Beware ‘Just Say China’ Politics
Republicans screamed for more spending to counter China. Democrats are claiming their infrastructure bill does just that. It’s a dangerous game.
The president’s $2 trillion infrastructure bill before Congress proposes a huge expansion of government and government spending, and a tax increase on corporations. Both aspects are broadly popular with the public — and are also a Republican’s nightmare. So how is the White House selling it to lawmakers? By just saying ‘China.’
The White House is banking on getting Republicans on board — or setting them up to be shamed — by calling its bill a must-have if the United States wants to compete with China. That seems smart, if cheeky, at first. After all, Republicans want to compete with China. Hoo boy, do they ever. For the past two to three years, China has become the I’m-tougher-than-you foreign policy issue in American politics, and the right has come hard at Biden early in his presidency. On the Senate and House Armed Services Committees, GOP members have pounded the dais calling for more spending, missiles, ships, fighter planes, Space Guardians, Olympic boycotts, more, more, more.
But will those same lawmakers go along with the Democrats who claim that building American bridges, railways, airports, seaport, and digital infrastructure is as important as starting a hypersonic missile race, going to war to protect Taiwan, or fielding an expanded arsenal of US Army long guns? The White House thinks so.
“I promise you, you’re all going to be reporting over the next six to eight months how China and the rest of the world is racing ahead of us in the investments they have in the future, attempting to own the future,” President Joe Biden said on Wednesday. “The technology, quantum computing, investing significant amounts of money and dealing with cancer and Alzheimer's — that’s the infrastructure of a nation.”
Leaving aside copious past reporting on China and its military-related technology, if not Beijing's medical advances, how seriously Americans take the China question depends enormously on how Democrat and Republican leaders talk about it. Americans are learning quickly about competition with China and jumping on board with the urgency, but not necessarily the alarm bells, nor what to do about it. The Chicago Council poll released Feb. 1 is among the latest to find huge disparities on China between Republicans and Democrats. Everyone is more concerned, that’s clear. But Republican leaders and voters believe far more than Democrats — by 20 to 30 percent — that China is an urgent threat that requires a hawkish response, like defending Taiwan.
A Pew survey released last month found the same common concerns rising, but additional divisions among partisans. “Roughly nine-in-ten U.S. adults (89%) consider China a competitor or enemy, rather than a partner,” Pew researchers reported finding.
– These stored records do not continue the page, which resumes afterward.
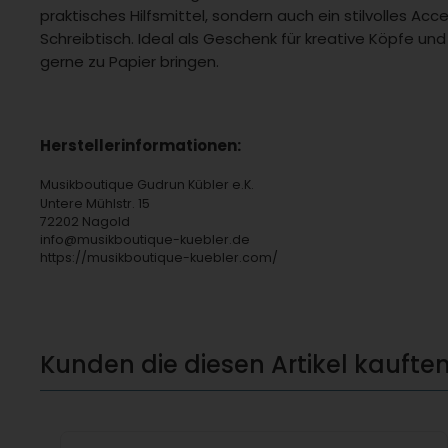
praktisches Hilfsmittel, sondern auch ein stilvolles Acc
Schreibtisch. Ideal als Geschenk für kreative Köpfe und
gerne zu Papier bringen.
Herstellerinformationen:
Musikboutique Gudrun Kübler e.K.
Untere Mühlstr. 15
72202 Nagold
info@musikboutique-kuebler.de
https://musikboutique-kuebler.com/
Kunden die diesen Artikel kauften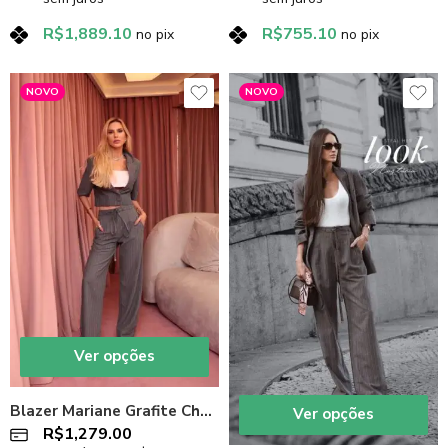
R$
1,889.10
R$
755.10
no pix
no pix
NOVO
NOVO
Ver opções
Blazer Mariane Grafite Charth
Ver opções
R$
1,279.00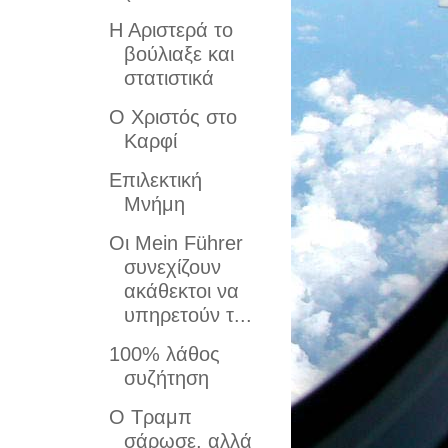
Η Αριστερά το
βούλιαξε και
στατιστικά
O Χριστός στο
Καρφί
Επιλεκτική
Μνήμη
Οι Mein Führer
συνεχίζουν
ακάθεκτοι να
υπηρετούν τ...
100% λάθος
συζήτηση
Ο Τραμπ
σάρωσε, αλλά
That reflects both news of Xi Jinping’s increasingly-alarming dictatorial reign and Western leaders’ increasingly-hawkish responses. But how seriously Americans take the threat again splits along party lines. Republicans and Democrats alike feel increasingly “cold” about China. Yet, sixty-three percent of Republicans — more than double the percent of Democrats — said “limiting China’s power and influence should be a top foreign policy priority.” That’s a stunning increase from 2018, when just 39 percent of Republicans (and 29 percent of Democrats) felt that way. In other words, most Democrats aren’t feeling the hawks’ drumbeats. Only 20 percent of them think China as “an enemy.” Among those identifying as just “liberal” who see China as an enemy, the rate drops to just 16 percent. For those calling themselves Republicans, it’s 53 percent. For all conservatives, it’s 64 percent.
It’s hard to see immediately how the left and right camps will merge on China and the infrastructure bill, but a separation of the partisans from the pragmatists already is underway. Former president Donald Trump this weekend ripped Biden’s proposal as a “giveaway for China.” But the Wall Street Journal’s Gerald Seib, who noted that Biden said China six times in his infrastructure speech, put it this way: even though Republicans blasted the bill as “a progressive wish list hiding behind the disguise of infrastructure and financed by a job-killing corporate tax increase,” the package includes spending on things like $50 billion for semiconductors that would be attractive to conservative advocates for domestic manufacturing, like Sen. Tom Cotton, R-Ark.
We are just two months into Biden’s presidency and the China fear-mongering rhetoric that the Trump administration hath bequeathed has manifested from Congressional committees to street violence targeting Asian-Americans. Pleas to treat China seriously have been ignored in the rush to score partisan points and pump out with-us-or-against-us memes.
The Biden White House’s serious, diplomatic, government-wide effort to forge a new U.S.-China policy for the future is welcome. But barking “China!” in a bid to squeeze through trillion-dollar domestic spending bills is worrying. It has the same potential to dumb down the most serious and complex national security issue that is challenging the future of the United States’ and other Western democracies’ influence in the world.
Everything is politics, and the China issue is no exception. Some spending proposals in that bill could directly counter Beijing's influence. But if Biden is serious about a different kind of foreign policy, and judging by American opinions, his administration would be better served spending more time speaking to Americans in depth and at length about the U.S.-China relationship and policies he wants, and less time using China as a political football.